Maybe some day there will be enough cheap compute for open source communities to pool together resources to build competing models but they’re not really there yet :(
Not wrong, decentralized inference is mostly solved (with latency penalties), but without decentralized training true democratization will remain out of reach. Hopefully a breakthrough will ensue, but until then we are dependent on the kindness of corporations (or them rugpulling competitors).
This could also be a part of the RAMpocalypse thing, ‘if there’s not a moat I’ll fucking dig one, damn everyone else’ (and damn SamA). I doubt that’s sustainable long term, but it might get them through to IPO, more’s the pity.
Yeah they’ve been pushing Claude code at work for us non coders jobs to come up with stuff that would help us. We’ve gotten a few surprisingly useful programs out of it, but our assumption is perfect them now before pricing goes through the roof. We are also only creating programs that do not require ongoing AI use. Just a bunch of relatively simple things that make our jobs easier.

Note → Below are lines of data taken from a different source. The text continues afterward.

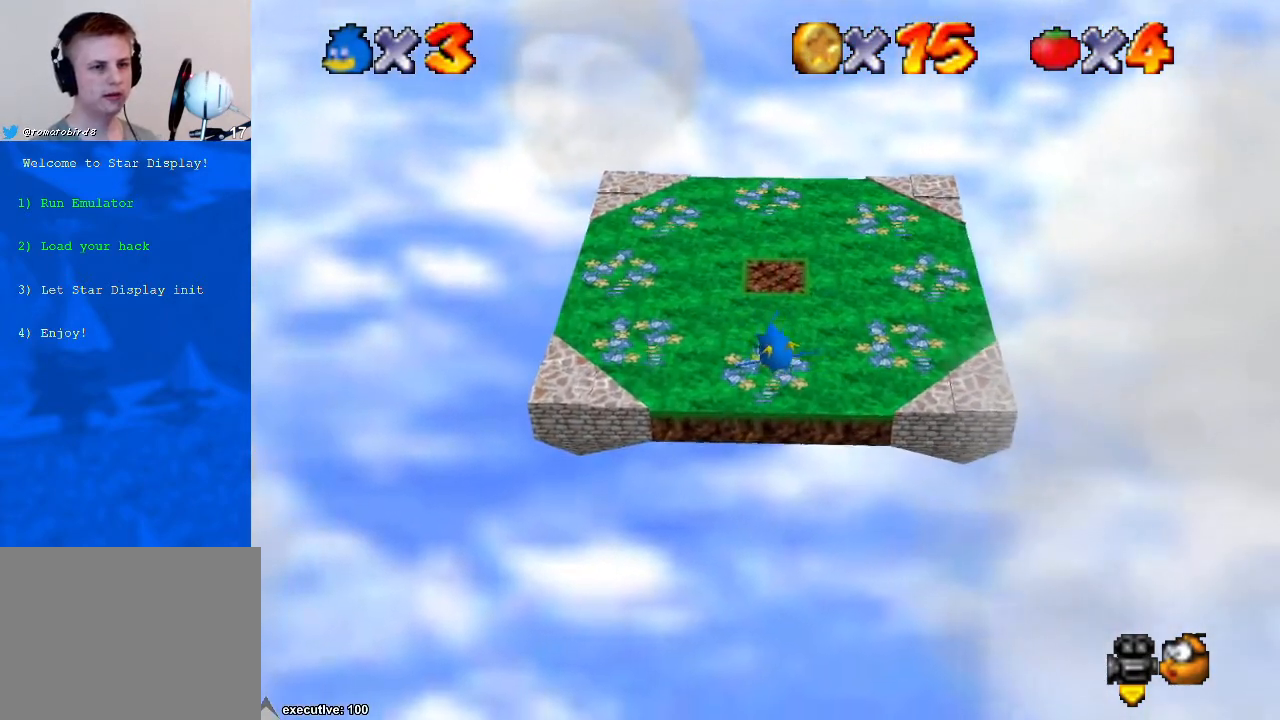
{"buttons": [], "left_stick": "up", "right_stick": "center", "events": [[67, "left_stick", "center"], [233, "left_stick", "up"], [300, "left_stick", "center"], [433, "left_stick", "up"]]}
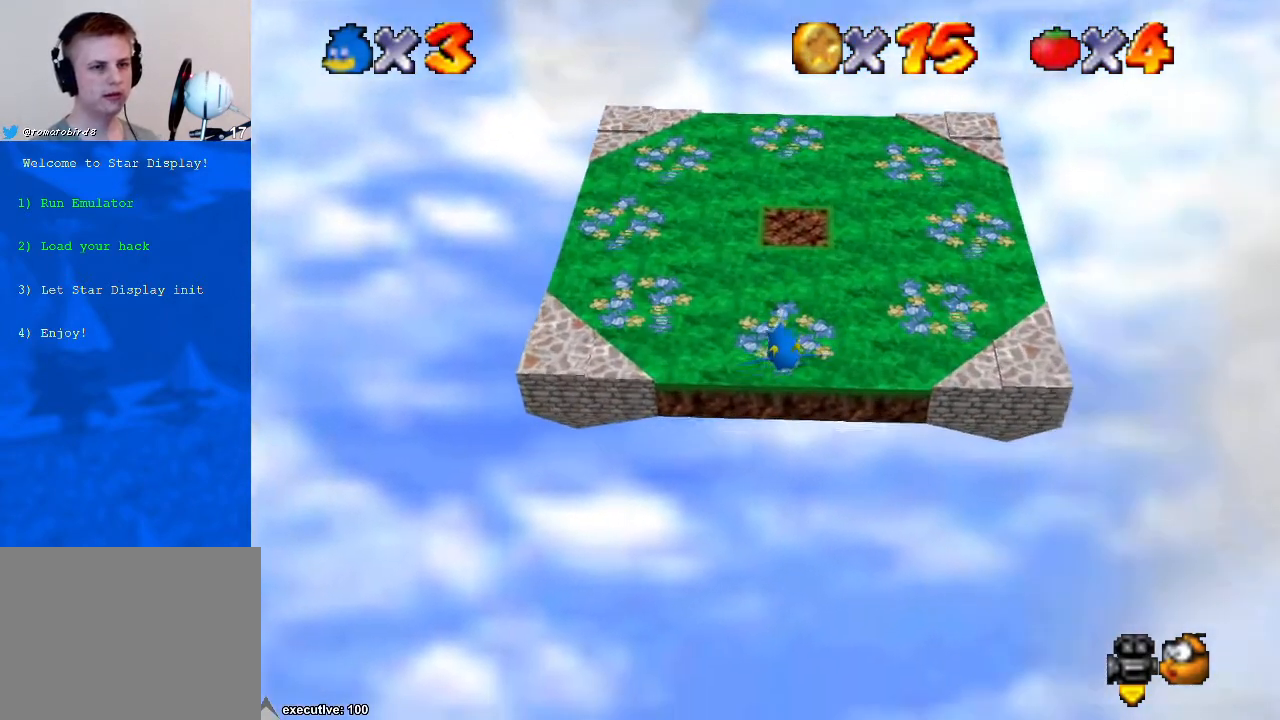
{"buttons": [], "left_stick": "right", "right_stick": "center", "events": [[67, "left_stick", "center"], [500, "left_stick", "right"]]}
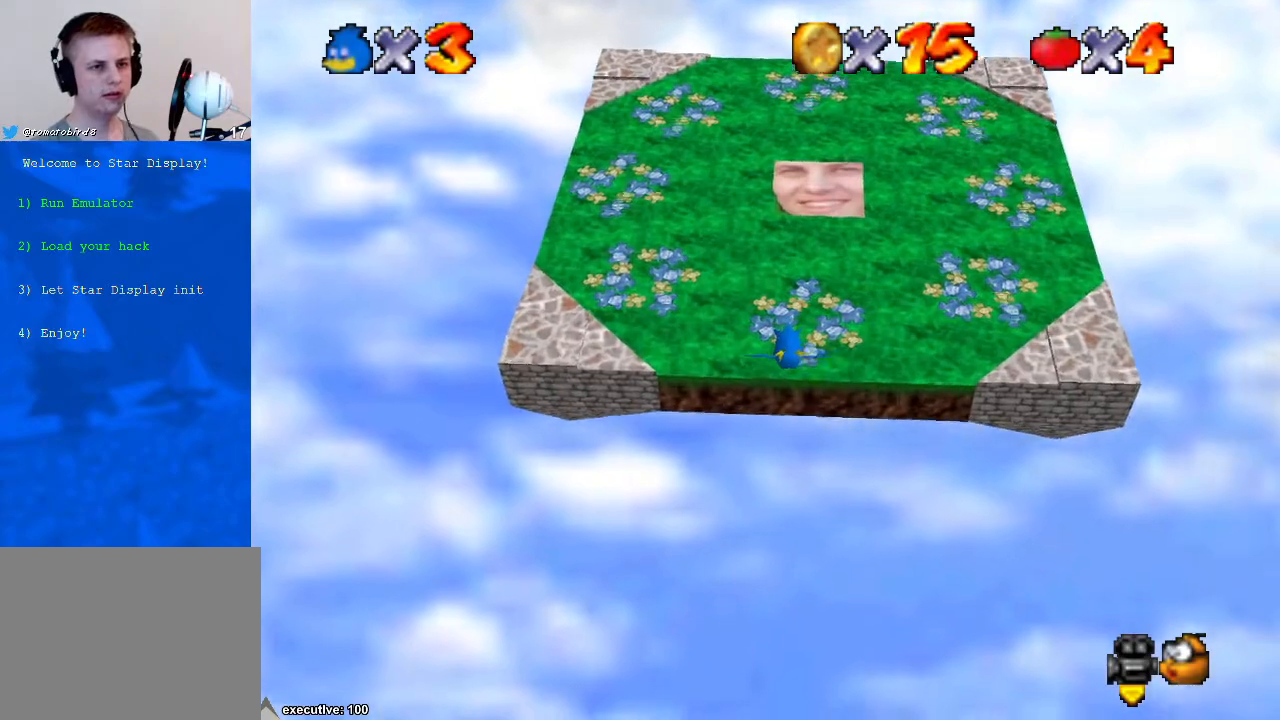
{"buttons": [], "left_stick": "center", "right_stick": "center", "events": [[200, "left_stick", "center"], [333, "left_stick", "up"], [500, "left_stick", "center"]]}
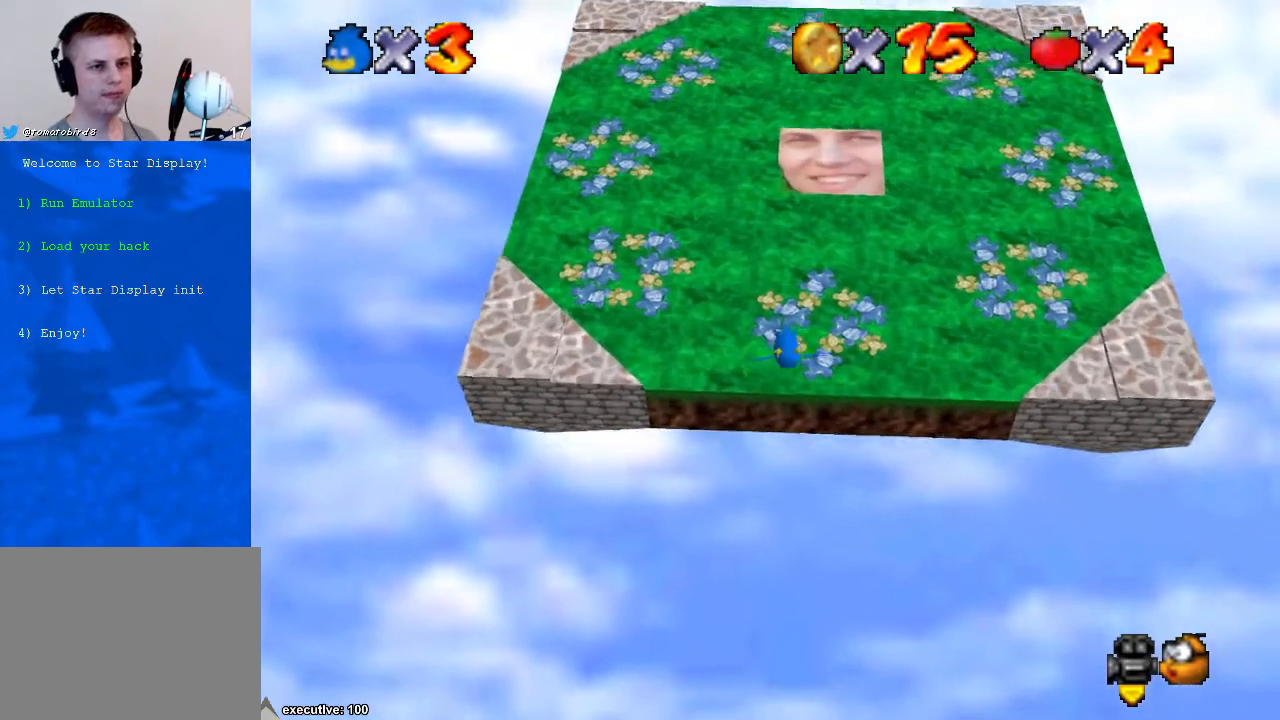
{"buttons": [], "left_stick": "center", "right_stick": "center", "events": [[167, "left_stick", "up"], [300, "left_stick", "center"], [367, "left_stick", "up"], [467, "left_stick", "center"]]}
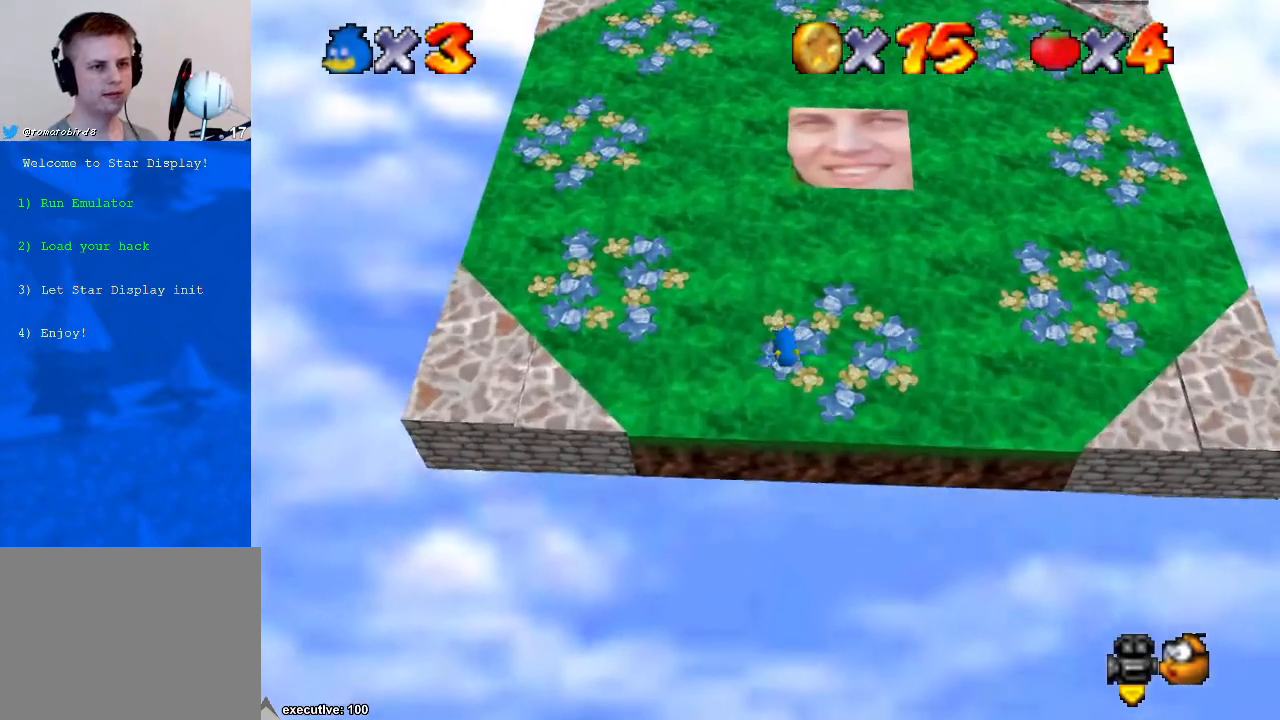
{"buttons": [], "left_stick": "center", "right_stick": "center", "events": [[100, "left_stick", "right"], [200, "left_stick", "up-right"], [300, "left_stick", "center"]]}
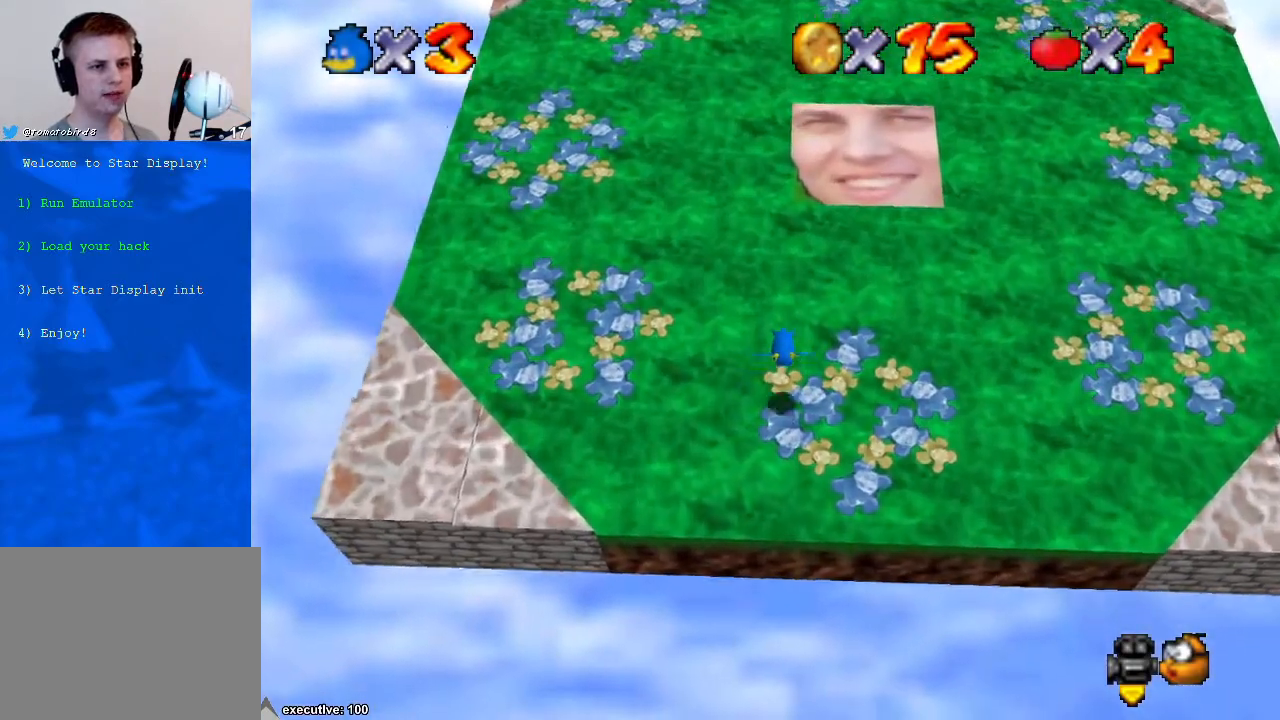
{"buttons": [], "left_stick": "up-right", "right_stick": "center", "events": [[33, "left_stick", "up"], [233, "left_stick", "up-right"]]}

I am still pushing my boss for some local hw as I think as a group we’ve spent a couple grand in the last month and that is the least of my reasons for wanting a local llm vs subscription.
Another way to look at it would be “if you’ve got a toy project to practice coding without AI on, do it now” before that is the only option.
This is just Gym Economics though, right? They work on the assumption that only a small number of their member will actually use the service heavily, but the overwhelming majority will turn up to use the treadmill a few times then never visit again.
Ok but it would take 70 users paying $200 to cover the cost of $14,000. So if one person maxes out their usage, there needs to be 69 users who do not use their account at all but are still paying. And that’s just the break even point, still no profit for the AI company.
I’m struggling to believe that many people would pay that much and then underuse the subscription. It seems far more likely to me that this pricing model isn’t sustainable.
For a consumer service, absolutely. That’s too much money for a household to ignore and they are actually paying attention.
For a business user? Quite possible. My company bought subscription to one of the providers for every single employee, no matter the role. A large number don’t use it at all (if they do anything, it’s using a chat that’s either free or included with something else), and most of the rest use it lightly. We have only a handful of folks trying to use it as much as possible. Companies frequently just buy for everyone instead of micromanaging who needs or doesn’t need a service.
I thought that Anthropic et al. were charging enterprise accounts based on token usage rather than just a flat subscription fee. That’s why you see things like this.
Even worse, that calculation is based on that their API pricing is currently providing a positive margin. From what I have seen and heard at this point, API pricing is at best breaking even.